Collect every line below that contains the string "JSON", matching its case exactly, and copy each of those lines in full.

Data lines:
····················

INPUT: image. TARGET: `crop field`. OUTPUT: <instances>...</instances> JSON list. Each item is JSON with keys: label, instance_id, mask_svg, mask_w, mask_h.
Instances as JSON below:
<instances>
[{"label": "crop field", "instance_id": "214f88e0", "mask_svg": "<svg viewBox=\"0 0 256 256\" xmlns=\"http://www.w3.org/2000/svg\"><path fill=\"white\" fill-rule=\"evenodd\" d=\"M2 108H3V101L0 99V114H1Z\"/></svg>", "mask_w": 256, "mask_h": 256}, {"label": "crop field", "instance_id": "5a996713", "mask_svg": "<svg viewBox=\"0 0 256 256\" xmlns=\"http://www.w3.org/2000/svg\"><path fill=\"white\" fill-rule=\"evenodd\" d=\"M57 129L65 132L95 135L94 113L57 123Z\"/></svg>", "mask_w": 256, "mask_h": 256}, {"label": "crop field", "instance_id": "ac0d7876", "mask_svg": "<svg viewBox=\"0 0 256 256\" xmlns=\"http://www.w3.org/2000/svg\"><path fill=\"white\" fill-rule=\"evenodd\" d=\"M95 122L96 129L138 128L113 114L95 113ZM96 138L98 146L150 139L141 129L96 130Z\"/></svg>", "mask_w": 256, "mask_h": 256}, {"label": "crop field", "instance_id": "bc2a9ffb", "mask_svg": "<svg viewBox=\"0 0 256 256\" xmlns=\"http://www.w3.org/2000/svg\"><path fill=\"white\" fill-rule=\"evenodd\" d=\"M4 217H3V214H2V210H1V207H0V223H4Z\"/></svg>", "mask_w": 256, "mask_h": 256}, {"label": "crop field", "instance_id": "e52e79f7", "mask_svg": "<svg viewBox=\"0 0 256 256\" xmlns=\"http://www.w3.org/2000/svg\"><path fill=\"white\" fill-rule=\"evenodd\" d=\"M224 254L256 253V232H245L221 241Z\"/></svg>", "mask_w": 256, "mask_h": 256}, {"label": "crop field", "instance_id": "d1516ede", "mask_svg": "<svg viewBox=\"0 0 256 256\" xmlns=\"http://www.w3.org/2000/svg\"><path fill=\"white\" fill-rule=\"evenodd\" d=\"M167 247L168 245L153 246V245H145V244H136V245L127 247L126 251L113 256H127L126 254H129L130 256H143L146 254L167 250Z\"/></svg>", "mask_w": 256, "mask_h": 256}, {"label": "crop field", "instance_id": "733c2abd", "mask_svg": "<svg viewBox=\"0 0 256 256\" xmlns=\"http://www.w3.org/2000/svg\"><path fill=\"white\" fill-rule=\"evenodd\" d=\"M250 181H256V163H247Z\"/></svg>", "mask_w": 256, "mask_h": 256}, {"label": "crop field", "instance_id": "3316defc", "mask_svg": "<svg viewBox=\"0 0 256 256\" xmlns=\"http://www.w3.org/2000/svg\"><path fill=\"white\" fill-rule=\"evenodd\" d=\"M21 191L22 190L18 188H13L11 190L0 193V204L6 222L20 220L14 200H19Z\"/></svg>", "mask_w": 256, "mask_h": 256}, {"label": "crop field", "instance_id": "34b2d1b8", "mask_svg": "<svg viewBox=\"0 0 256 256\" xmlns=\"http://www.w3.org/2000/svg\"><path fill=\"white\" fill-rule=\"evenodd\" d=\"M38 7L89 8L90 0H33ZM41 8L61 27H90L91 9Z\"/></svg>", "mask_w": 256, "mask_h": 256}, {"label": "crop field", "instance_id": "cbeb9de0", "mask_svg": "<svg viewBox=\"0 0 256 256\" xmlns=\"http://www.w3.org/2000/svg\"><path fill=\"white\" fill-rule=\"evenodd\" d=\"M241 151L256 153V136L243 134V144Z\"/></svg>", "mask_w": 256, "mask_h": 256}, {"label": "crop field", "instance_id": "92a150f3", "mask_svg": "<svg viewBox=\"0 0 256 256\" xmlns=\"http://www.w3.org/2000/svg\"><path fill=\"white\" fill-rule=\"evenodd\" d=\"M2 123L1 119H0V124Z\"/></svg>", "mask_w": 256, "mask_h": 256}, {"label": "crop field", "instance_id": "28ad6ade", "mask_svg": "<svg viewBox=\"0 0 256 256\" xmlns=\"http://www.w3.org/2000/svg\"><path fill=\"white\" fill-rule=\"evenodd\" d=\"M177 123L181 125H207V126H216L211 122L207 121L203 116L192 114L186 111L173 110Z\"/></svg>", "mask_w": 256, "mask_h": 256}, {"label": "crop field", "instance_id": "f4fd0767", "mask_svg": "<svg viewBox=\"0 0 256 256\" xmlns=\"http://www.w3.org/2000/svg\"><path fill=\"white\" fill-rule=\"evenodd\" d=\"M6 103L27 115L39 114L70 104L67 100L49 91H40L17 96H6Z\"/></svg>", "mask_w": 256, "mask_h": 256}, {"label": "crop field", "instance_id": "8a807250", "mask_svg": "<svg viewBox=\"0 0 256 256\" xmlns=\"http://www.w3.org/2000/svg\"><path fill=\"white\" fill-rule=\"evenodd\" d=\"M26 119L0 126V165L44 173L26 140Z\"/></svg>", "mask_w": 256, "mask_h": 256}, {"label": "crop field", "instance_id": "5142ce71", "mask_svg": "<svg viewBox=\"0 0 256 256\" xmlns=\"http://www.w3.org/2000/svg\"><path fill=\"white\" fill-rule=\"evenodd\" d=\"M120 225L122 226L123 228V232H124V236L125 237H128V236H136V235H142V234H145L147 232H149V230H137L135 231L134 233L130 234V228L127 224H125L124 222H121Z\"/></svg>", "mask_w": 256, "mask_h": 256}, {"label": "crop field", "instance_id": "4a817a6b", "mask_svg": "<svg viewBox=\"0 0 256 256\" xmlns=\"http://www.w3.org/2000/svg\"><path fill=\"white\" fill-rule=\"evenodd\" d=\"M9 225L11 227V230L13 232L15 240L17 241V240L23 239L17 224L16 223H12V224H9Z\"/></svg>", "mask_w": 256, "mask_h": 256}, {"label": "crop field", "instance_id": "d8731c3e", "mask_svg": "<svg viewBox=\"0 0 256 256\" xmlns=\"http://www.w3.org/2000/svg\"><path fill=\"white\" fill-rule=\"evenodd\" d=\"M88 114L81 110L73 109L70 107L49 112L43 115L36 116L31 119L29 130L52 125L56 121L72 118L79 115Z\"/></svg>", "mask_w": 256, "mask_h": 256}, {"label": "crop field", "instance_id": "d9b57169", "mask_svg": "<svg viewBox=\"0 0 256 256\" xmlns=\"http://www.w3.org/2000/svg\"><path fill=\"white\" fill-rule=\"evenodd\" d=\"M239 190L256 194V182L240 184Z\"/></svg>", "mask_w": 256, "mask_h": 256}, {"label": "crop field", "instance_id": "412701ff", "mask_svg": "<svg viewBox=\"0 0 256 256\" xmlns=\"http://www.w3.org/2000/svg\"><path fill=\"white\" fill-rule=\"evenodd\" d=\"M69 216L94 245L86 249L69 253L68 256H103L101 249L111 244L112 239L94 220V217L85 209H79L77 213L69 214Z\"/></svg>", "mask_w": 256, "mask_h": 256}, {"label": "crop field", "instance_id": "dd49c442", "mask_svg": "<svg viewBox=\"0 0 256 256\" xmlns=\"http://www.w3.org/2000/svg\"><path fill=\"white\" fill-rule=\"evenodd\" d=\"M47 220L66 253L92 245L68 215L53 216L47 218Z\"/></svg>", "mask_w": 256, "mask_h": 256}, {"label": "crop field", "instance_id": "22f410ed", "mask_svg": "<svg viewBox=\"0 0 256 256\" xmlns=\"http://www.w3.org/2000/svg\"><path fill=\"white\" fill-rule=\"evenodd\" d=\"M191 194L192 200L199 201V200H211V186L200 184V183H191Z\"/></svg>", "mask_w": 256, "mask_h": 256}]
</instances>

····················

Task response:
INPUT: image. TARGET: `crop field`. OUTPUT: <instances>...</instances> JSON list. Each item is JSON with keys: label, instance_id, mask_svg, mask_w, mask_h.
Instances as JSON below:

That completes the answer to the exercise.